Is this how I’m supposed to be breathing? Is this what breathing feels like for other people?

Depression had severely distorted my sense of self. So much of who I was (or rather, who I thought I was) had been tainted, leaving me unable to distinguish what was me versus what was a consequence of depression. Things I thought were part of me, like my dislike of movies, conversation, and getting out of bed before noon, were merely symptoms of depression. Symptoms that began to dwindle in relevance as healing took place.

But who was I without these things? Negative as these traits may have been, they were still a part of my self-concept. Their absence was not immediately filled, and I found myself standing before enormous gaps in my identity that I had no idea how to bridge.

It took me a very long time to realize that my life was not ruined, but rather just needed a reset. I was well aware that this change couldn’t happen overnight, seeing as I certainly didn’t have the strength to hit the ground running in any respect. Instead, I had to start with more of a shuffle than a sprint. I learned to hold on tightly to the little victories, like when I finally picked up my guitar again after a long hiatus. Or when I found myself in the middle of a laughing fit with my best friends, the kind that makes your sides scream.

From these moments, I began to rebuild myself from scratch. Piece by piece, I rediscovered hobbies that I thought I had simply outgrown, hobbies that depression had previously sucked all the enjoyment out of. I didn’t return to who I was before depression, because that person was a bright-eyed high school freshman. Although she was as wonderful as a fifteen-year-old could be, almost everything about her was a skin I had long outgrown. So instead, I constructed a new normal; a new “me”.

To be candid, this piece will never feel properly finished. Every time I sit to try and write of last year, I never quite feel like I’m doing my emotions justice.

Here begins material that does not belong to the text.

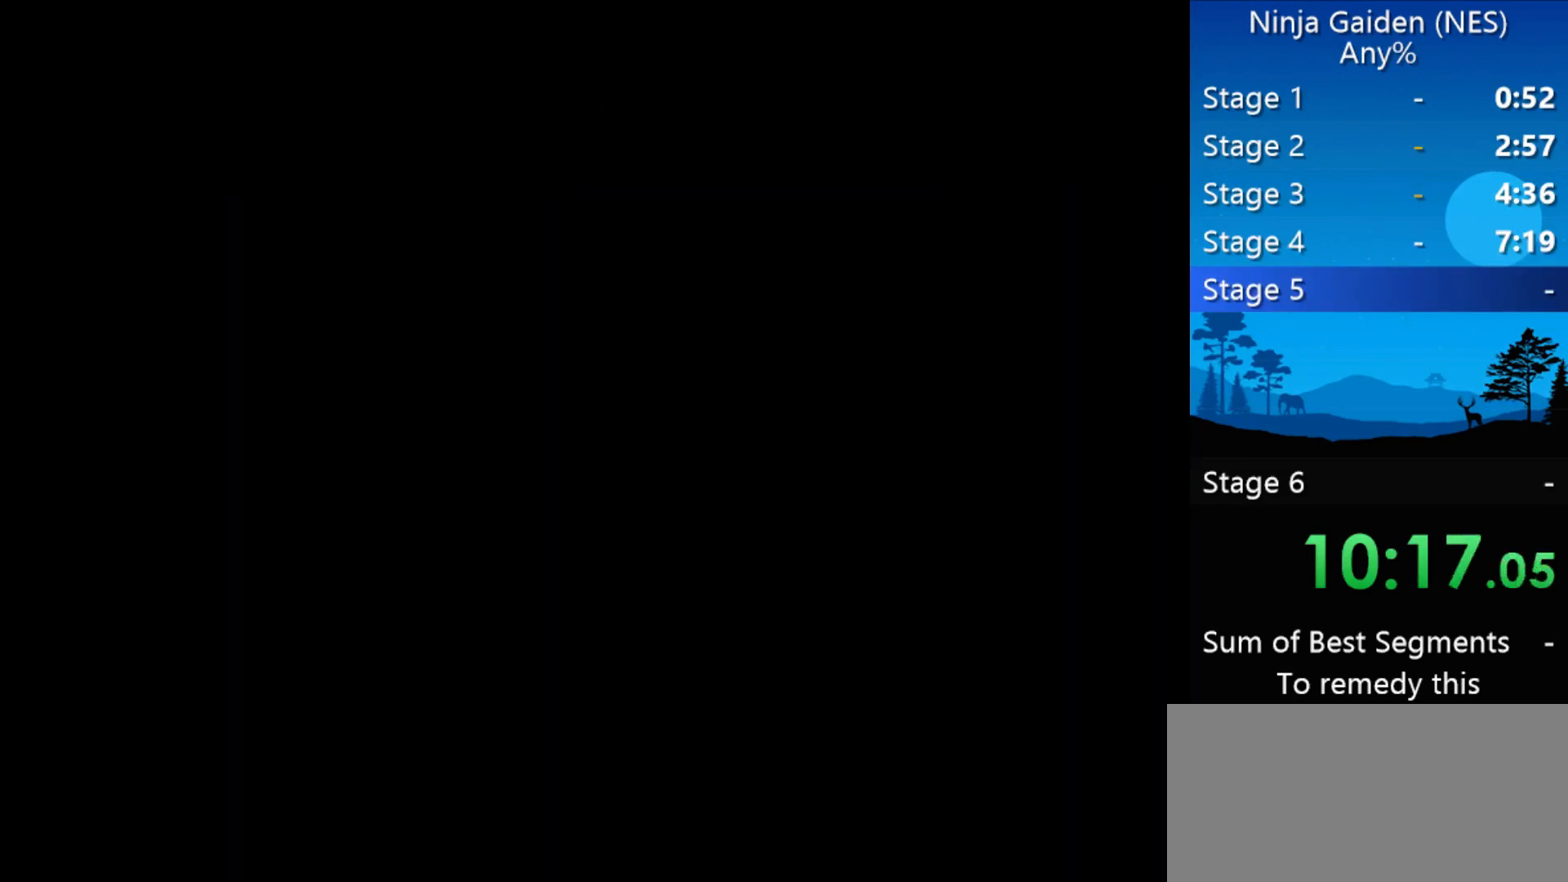
{"buttons": ["DPAD_LEFT"], "events": [[200, "START", "down"], [333, "DPAD_RIGHT", "up"], [333, "START", "up"], [433, "DPAD_LEFT", "down"]]}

I’ve spent hours on this piece alone, trying to stitch together my experience into relative coherence. But I’ve come to realize that there will always be elements of last year too complex to put into words, that there are parts of mental illness too twisted to convey linguistically. I can write piece after piece on my experience (and I have), but there will always be a hollow feeling that I could never hit the nail on the head. To some extent, it will continue to feel like I’m trying to describe the moon with a naked eye.

The challenge, then, is to try. I know that my story is unique, but it is certainly not rare. And so I will continue to scrape up what I can of my experience in hopes that there will be someone who will read my story and think, “Finally, someone has felt what I have.”